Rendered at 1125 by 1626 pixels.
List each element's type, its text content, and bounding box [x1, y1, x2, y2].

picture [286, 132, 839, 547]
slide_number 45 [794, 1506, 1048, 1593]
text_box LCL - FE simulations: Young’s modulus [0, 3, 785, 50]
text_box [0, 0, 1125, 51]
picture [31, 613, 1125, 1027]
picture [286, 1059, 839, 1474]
◇ ◇ ◇ ◇ ◇
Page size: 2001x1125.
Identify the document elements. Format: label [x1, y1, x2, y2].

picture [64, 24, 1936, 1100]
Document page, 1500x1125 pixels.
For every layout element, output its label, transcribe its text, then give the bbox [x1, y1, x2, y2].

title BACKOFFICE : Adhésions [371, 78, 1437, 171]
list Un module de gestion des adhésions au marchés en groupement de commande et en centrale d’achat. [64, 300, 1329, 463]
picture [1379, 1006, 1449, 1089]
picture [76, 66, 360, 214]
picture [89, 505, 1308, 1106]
◇ ◇ ◇ ◇ ◇
▶ [WHAT YOU HAVE TO DO]:
Starting at the line that contains "Identify the document" and stopping after the line that contains "Document page, 1500x1125 pixels.", write out every line exactly as it appears above, and no other line.

▶ [SOLUTION FOR THIS TASK]:
Identify the document elements. Format: label [x1, y1, x2, y2].

picture [64, 24, 1936, 1100]
Document page, 1500x1125 pixels.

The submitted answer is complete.